No Individualized Money Damages Under 23(b)(2).  With the Dukes holding that Rule 23(b)(2) injunctive actions can no longer commingle with Rule 23(b)(3) actions seeking monetary damages, class actions seeking monetary damages must be certified under Rule 23(b)(3).  However, the latter rule’s severe “predominance” requirement makes it ill-suited to the natural diversities that arise in cases against large defendants, such as violations occurring across multiple employment locations.  While Rule 23(b)(2) injunctive actions remain an option, the lack of certain methods for valuing such relief, and thus establishing fee awards, will continue to function as a disincentive.  Moreover, “claim splitting” prohibitions (exacerbated by the 23(b)(2) no-opt-out provision) and conflict arguments have typically been seen as insurmountable obstacles to bringing separate class actions for injunctive and monetary relief.  Not so, argues Professor Coffee.  First, federal courts can certify (and have certified) parallel (b)(2) and (b)(3) cases, each with their own class representatives.  Second, courts have ruled that the Due Process Clause trumps Rule 23(b)(2)’s mandatory provision proscribing opt outs, thereby obviating the claim splitting impediment.  Finally, Professor Coffee suggests that the pure muscle of legal argument may provide a solution: because Dukes prohibits monetary damages in (b)(2) classes, there is no overlap with (b)(3) classes.  Thus, the essence of claim splitting—failure to raise an argument in one case that could have been raised in the other case—is altogether avoided.
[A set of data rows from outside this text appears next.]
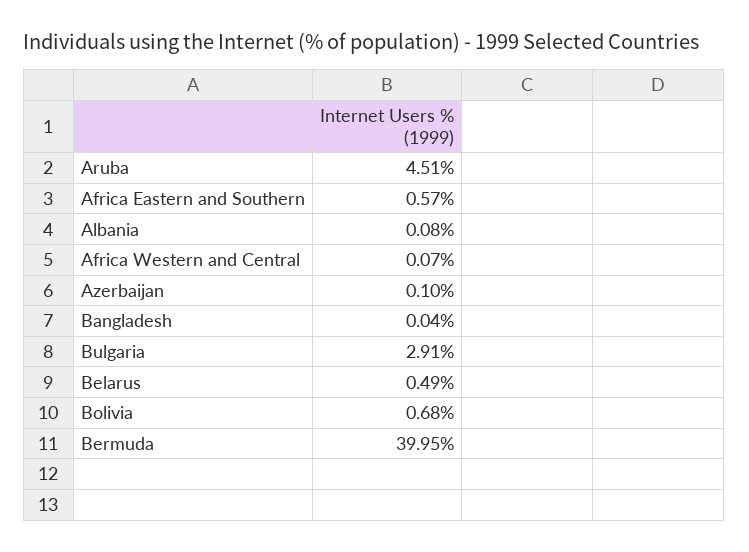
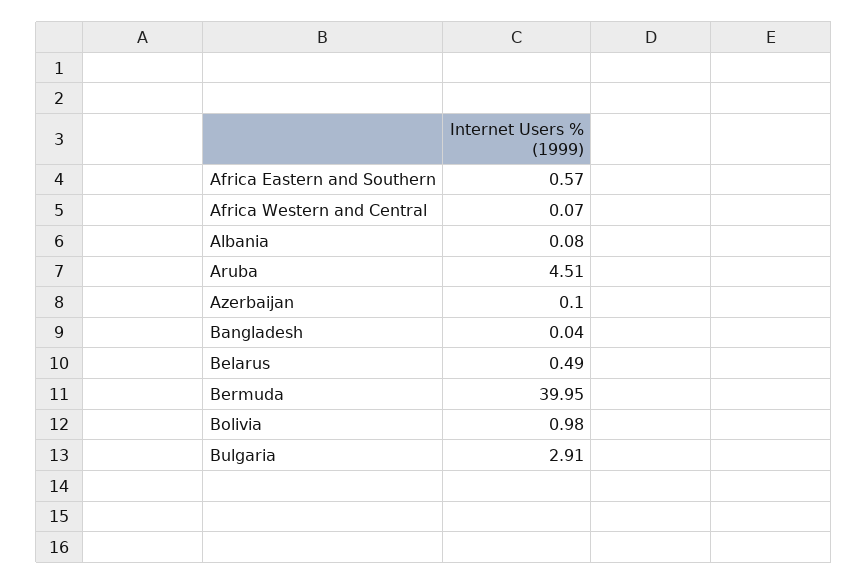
Bolivia: 0.68 -> 0.98

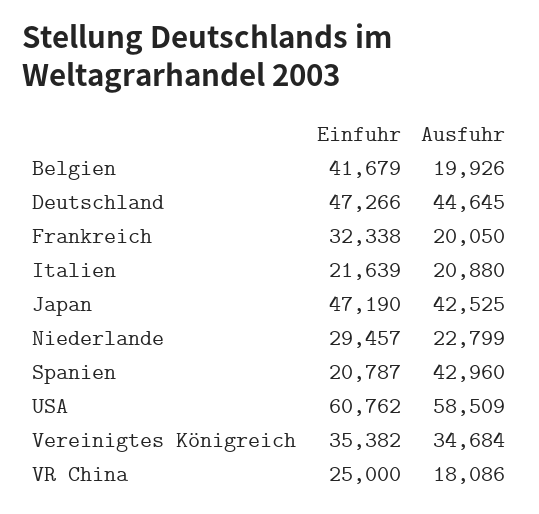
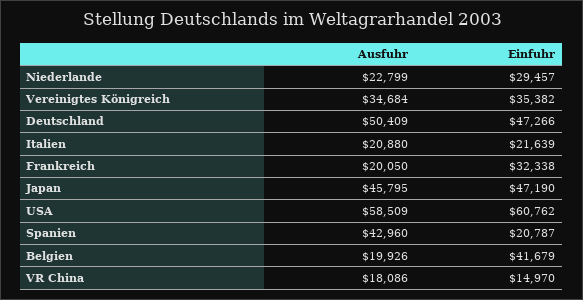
Ausfuhr, Deutschland: 44645 -> 50409
Ausfuhr, Japan: 42525 -> 45795
Einfuhr, VR China: 25000 -> 14970

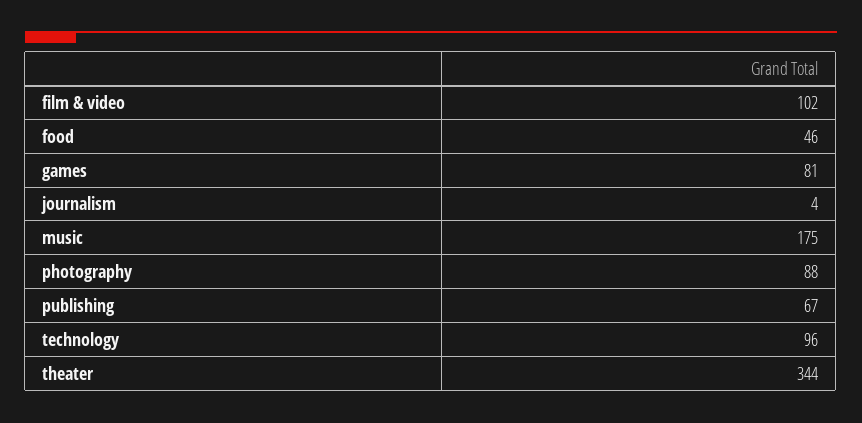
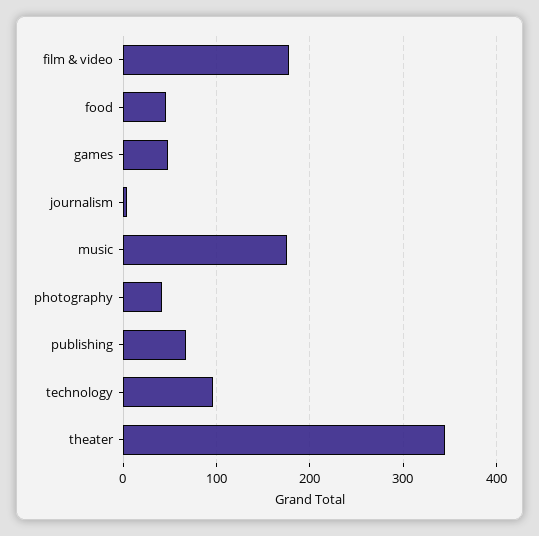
film & video: 102 -> 180
games: 81 -> 50
photography: 88 -> 40

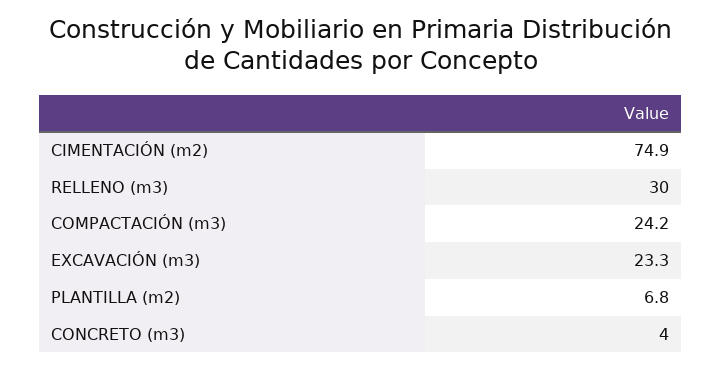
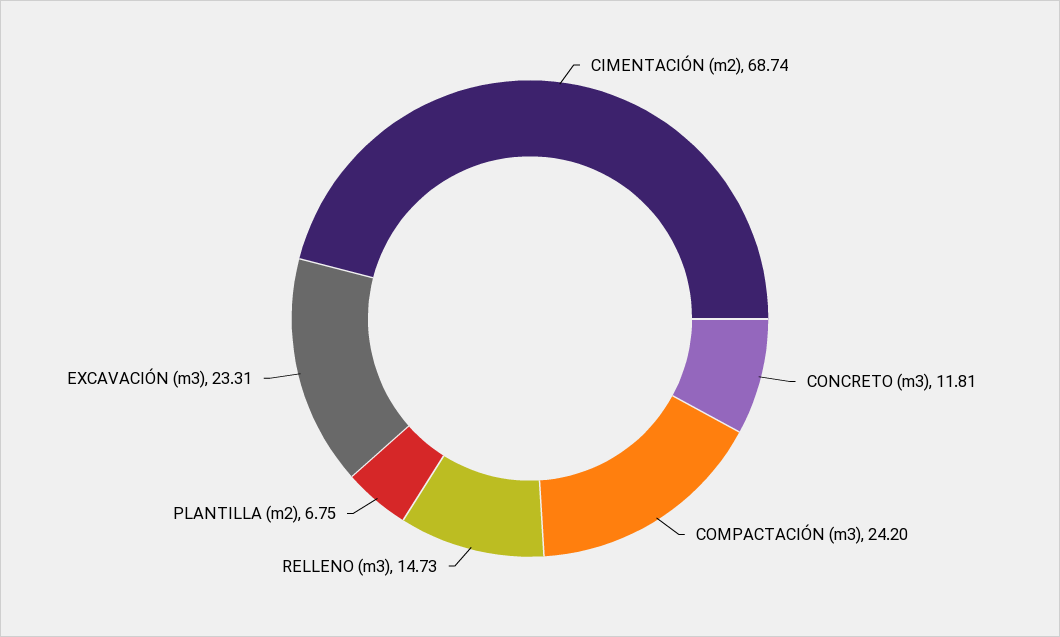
CIMENTACIÓN (m2): 74.9 -> 68.74
RELLENO (m3): 30 -> 14.73
CONCRETO (m3): 4 -> 11.81

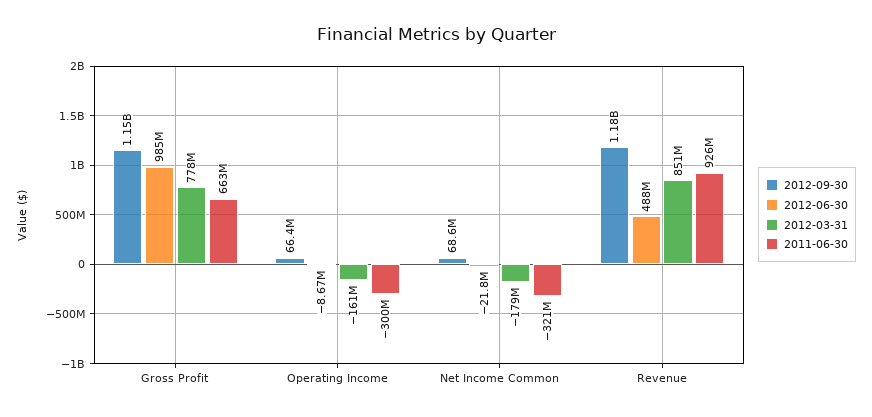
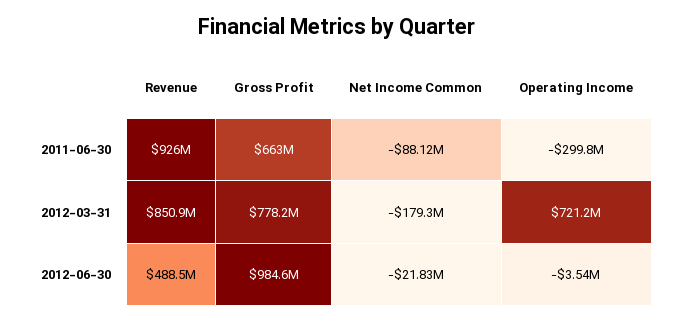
2012-09-30, Gross Profit: 1150000000 -> none
2012-09-30, Operating Income: 66400000 -> none
2012-06-30, Operating Income: -8670000 -> -3540000
2012-03-31, Operating Income: -161000000 -> 721200000
2012-09-30, Net Income Common: 68600000 -> none
2011-06-30, Net Income Common: -321000000 -> -88120000
2012-09-30, Revenue: 1180000000 -> none

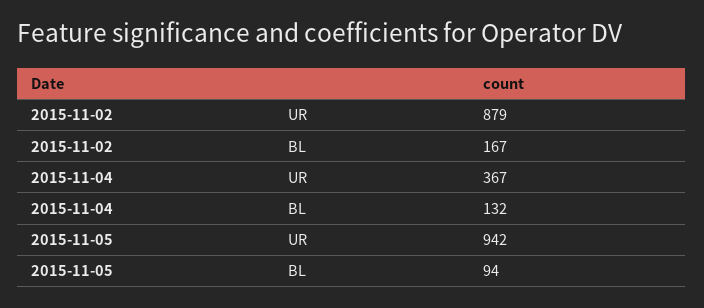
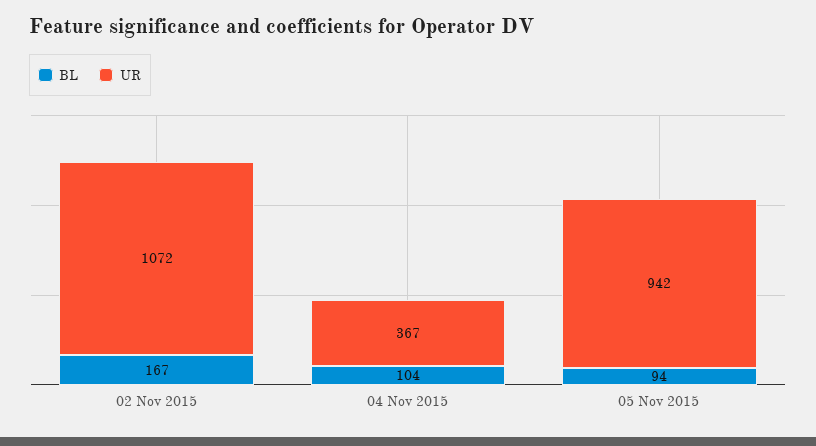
UR, 2015-11-02: 879 -> 1072
BL, 2015-11-04: 132 -> 104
Rejection of Sampling Procedures.   Professor Coffee offers several possible solutions for dealing with Dukes holding permitting individualized hearings as to affirmative defenses.  First, he suggests challenging whether the affirmative defenses are pleaded with sufficient particularity, using the heightened pleading standards of Ashcroft v. Iqbal, 129 S. Ct. 1937 (2009), and Bell Atlantic Corp. v. Twombly, 550 U.S. 544 (2007).  While this tool is most often employed by defendants to challenge the particularity of complaints, it is equally applicable to Rule 12 challenges to affirmative defenses.  Second, plaintiffs can concede the necessity of individualized hearings and take the initiative to propose pragmatic ways for those hearings to take place, such as before a special master or magistrate judge.  Finally, Professor Coffee suggests decoupling the liability determination from affirmative defenses by using the much-neglected Federal Rule 23(c)(4).  This would permit plaintiffs to adjudicate only liability on a class-wide basis, and, thereafter, resolve affirmative defenses and determine damages in individual actions.  The “issue certification” authorized by Rule 23(c)(4) has so thin a record in reported caselaw that, perhaps fortunately for plaintiffs’ counsel contemplating this innovative use, there is little pre-existing guidance.

 At a minimum, Dukes implies that the trial plans long encouraged by federal courts and practical treatises such as the Manual for Complex Litigation must now become more detailed in addressing the requirements and challenges imposed by Dukes.  As such, some or all of Professor Coffee’s suggested innovations will perhaps turn up, first in trial plans, and later in reported cases.  Already, Dukes has been cited more than 50 times and distinguished in 23 of those cases, suggesting that the new strictures are just as navigable as Professor Coffee suggests.